2) Capacity Planning Method

  • Convert traffic and growth constraints into request rate, storage growth, and concurrency budgets.
  • Keep at least 2-3x safety margin per tier (ingress, compute, storage, async workers).
  • Reserve explicit latency budgets per hop so p95 can be defended in review.

3) Architecture Decisions

  • WebSockets: Use persistent connection gateways and decouple fanout via pub/sub or queues.
  • CDN: Serve static and cacheable content from edge and keep origin strictly for misses and dynamic requests.
  • Geo Distribution: Route users to nearest region/edge while keeping write-consistency boundaries explicit.
  • Databases: Define a clear system-of-record and design read/write paths separately before adding optimizations.
  • Monitoring: Instrument golden signals (latency, traffic, errors, saturation) per tier and per tenant/domain.
  • Auth: Centralize identity verification and keep authorization checks close to domain resources.

4) Reliability and Failure Strategy

  • Track connection churn, backpressure, and session resumption behavior.
  • Define cache keys and purge workflows before launch to avoid stale/global outages.
  • Design region failover and data residency controls as first-class requirements.
  • Use strong write constraints (transactions or conditional writes) and explicit backup/restore strategy.
  • Alert on user-impact SLOs, not only infrastructure metrics.

5) Validation Plan

  • Run one peak-load test, one dependency-degradation test, and one failover test.
  • Verify idempotency for all retried writes and async consumers.
  • Track user-facing SLOs first: p95 latency, error rate, and successful throughput.

6) Trade-offs to Call Out in Interviews

  • WebSockets: WebSockets reduce interaction latency but complicate scaling and state management.
  • CDN: Long TTL improves latency/cost; short TTL improves freshness.
  • Geo Distribution: Global latency improves, but cross-region consistency and operations become harder.
  • Databases: SQL gives stronger transactional guarantees; NoSQL often gives better write scaling and flexibility.
  • Monitoring: Deep observability speeds incident response but raises ingestion and tooling costs.

Practical Notes

  • SFU (Selective Forwarding Unit) per meeting: receives N streams, forwards up to N-1 to each participant. Only the active speaker + pinned videos are forwarded at high quality.
  • Simulcast: each sender encodes 3 quality layers. The SFU picks the right layer per receiver - low quality for thumbnail tiles, high for the active speaker.
  • Route meeting to the data center closest to the majority of participants. For geographically distributed meetings, use media relay bridges between data centers.

Learn the Concept

Practice Next

Reference SolutionClick to reveal

Why This Solution Works

Request path: The solution keeps ingress, service logic, and stateful dependencies separated so each layer can scale independently.

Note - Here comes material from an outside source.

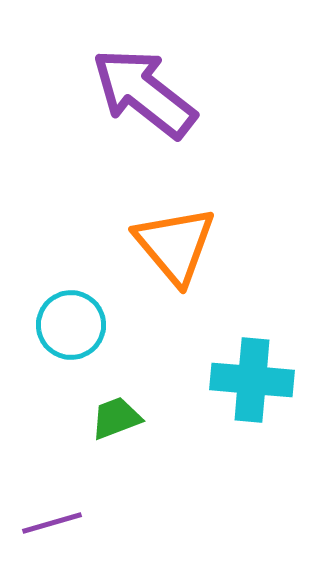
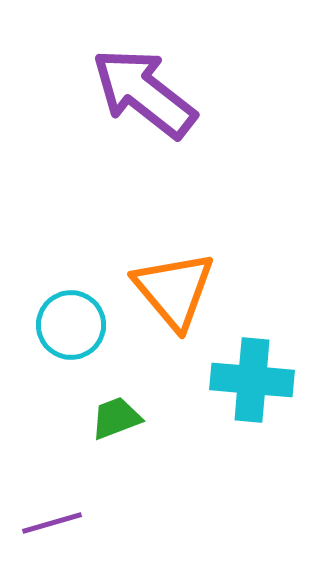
orange triangle: moved 1 px left, 45 px down
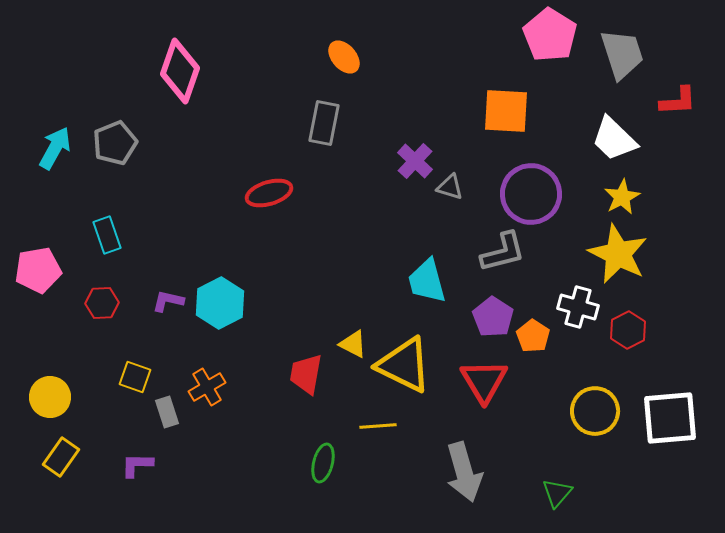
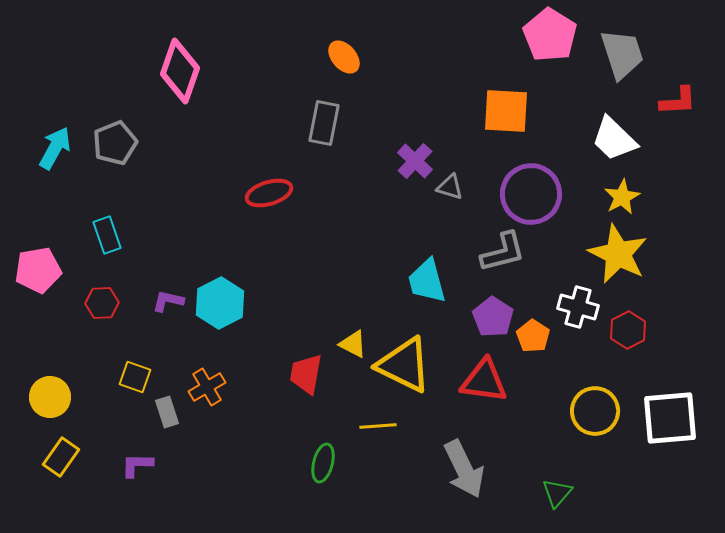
red triangle at (484, 381): rotated 51 degrees counterclockwise
gray arrow at (464, 472): moved 3 px up; rotated 10 degrees counterclockwise
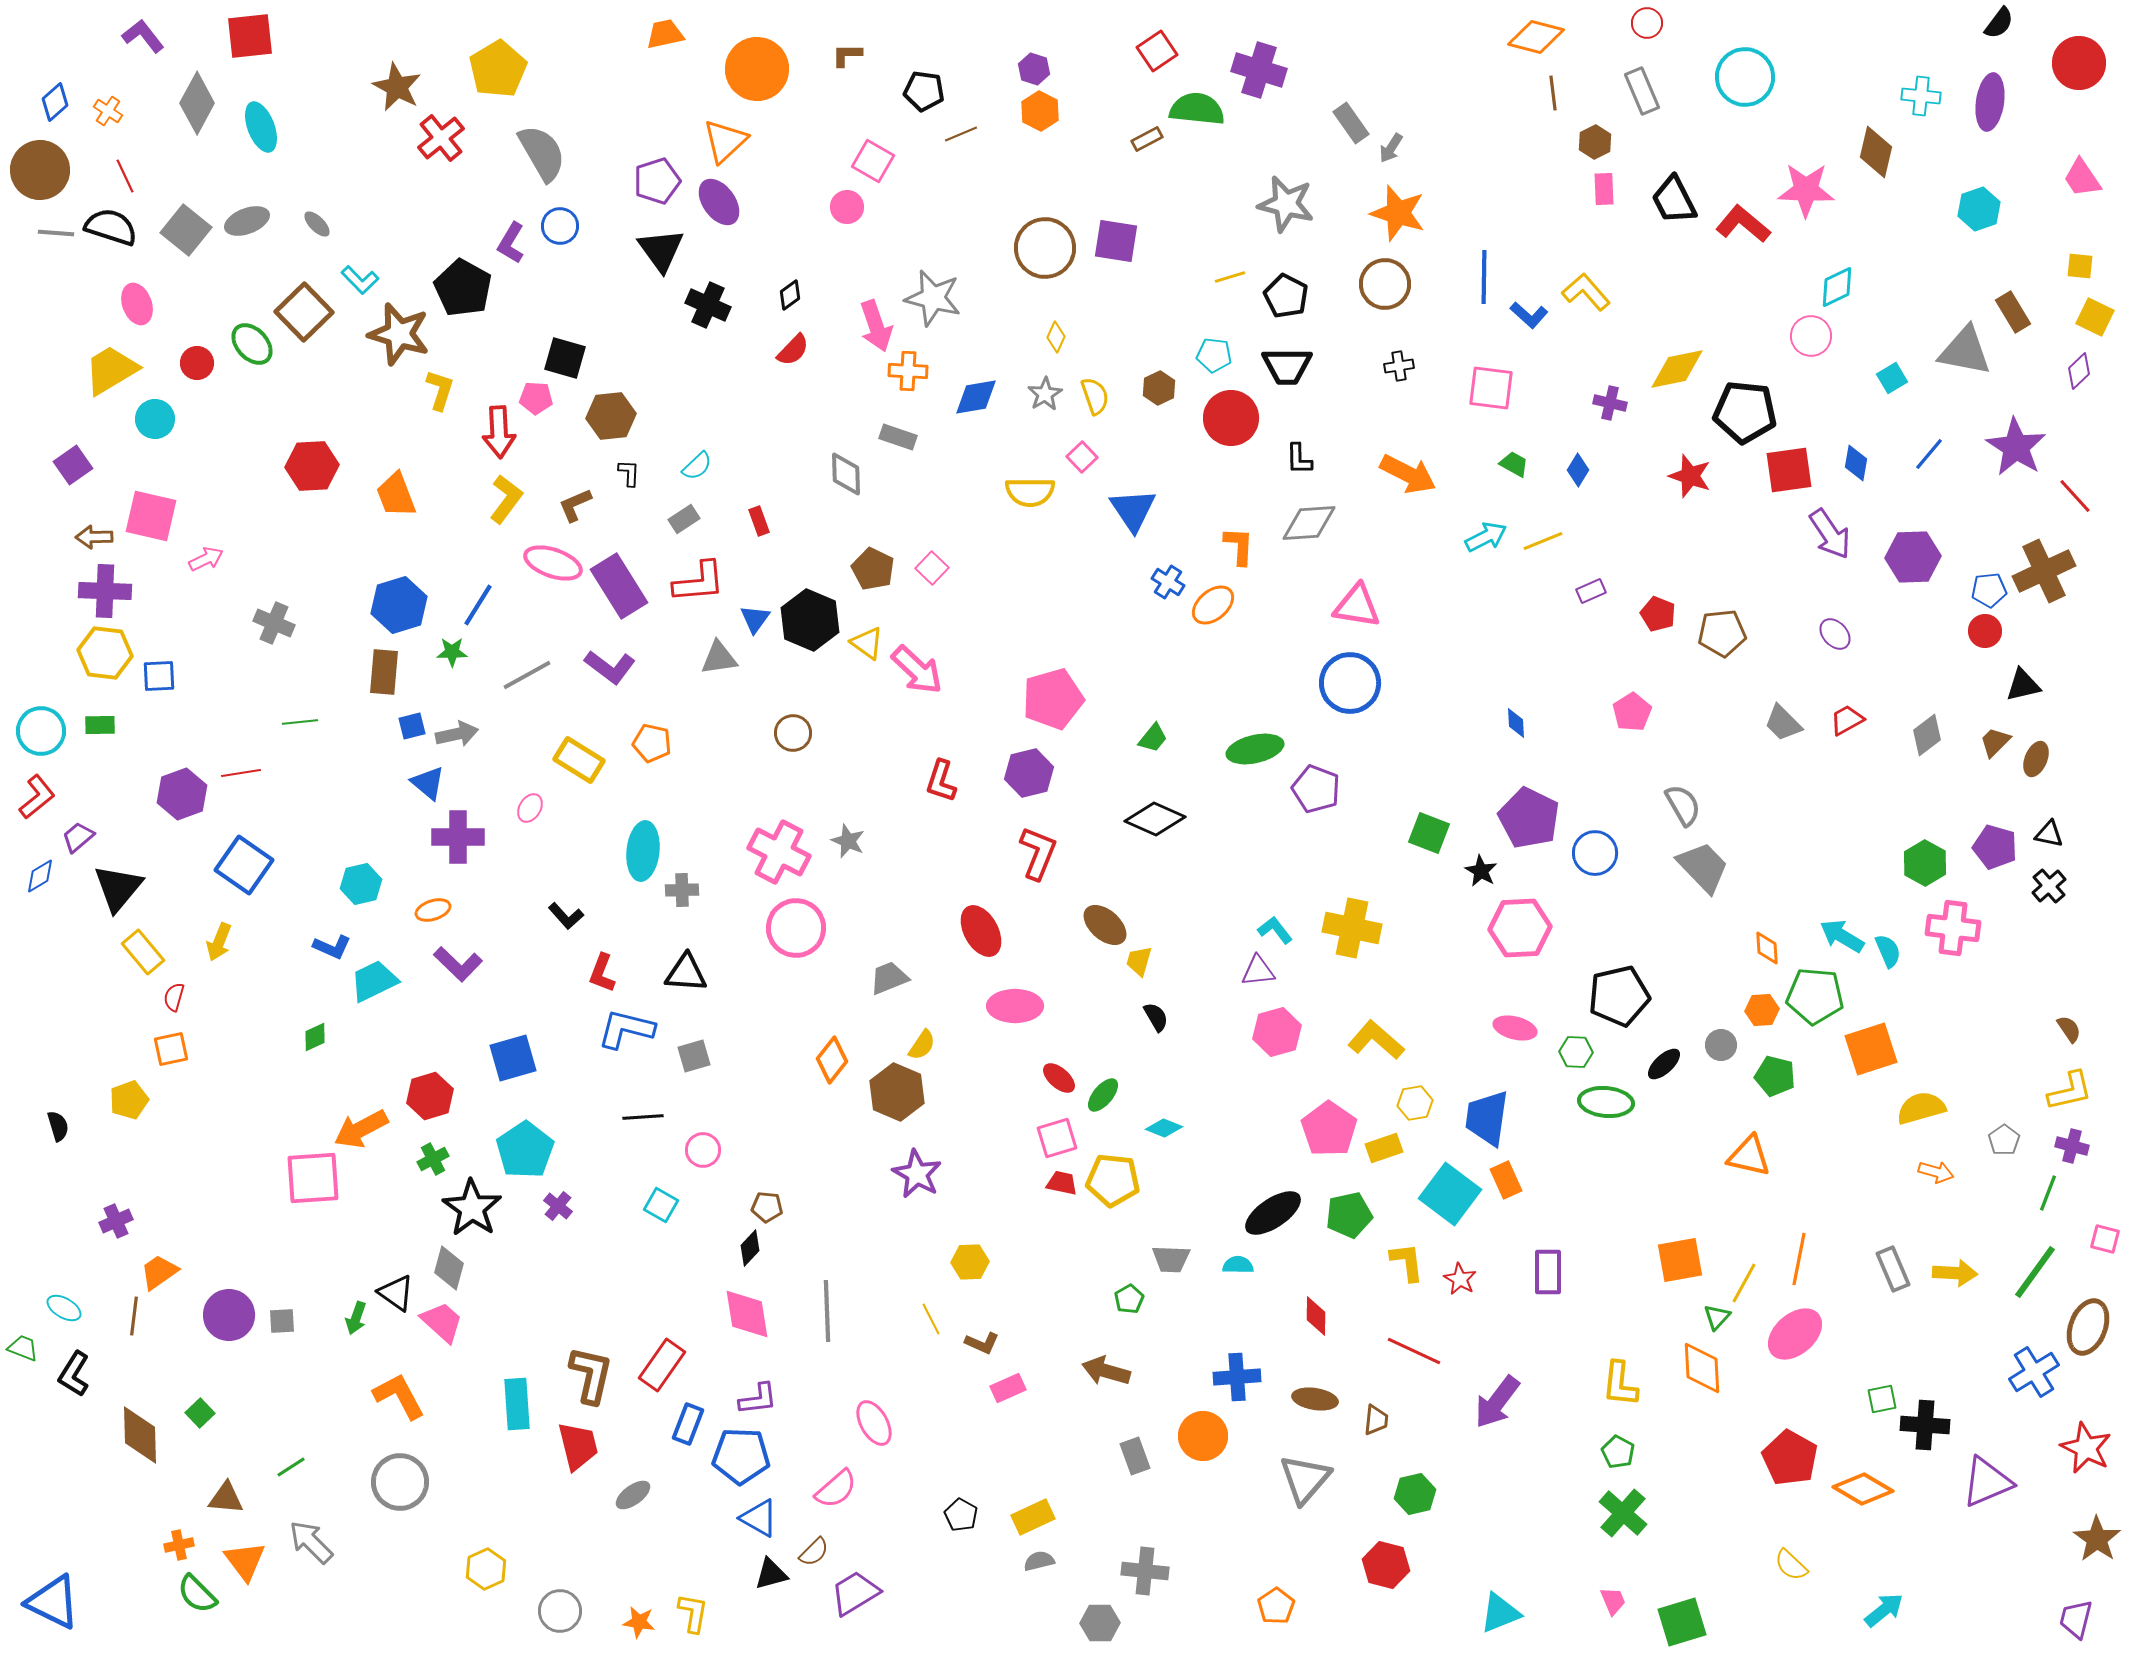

Reference flow: Mobile Clients -> DNS -> CDN Edge -> Load Balancer -> API Gateway -> Core Service -> Auth Service -> Primary NoSQL DB

Design strengths

  • Monitoring and logs are wired in from day one for rapid incident triage.
  • Security controls are enforced at ingress to protect downstream capacity.

Interview defense

  • This design makes bottlenecks explicit (ingress, core compute, persistence, async workers).
  • It supports progressive scaling without re-architecting the core request path.
  • It keeps correctness-sensitive state changes in durable systems while offloading background work asynchronously.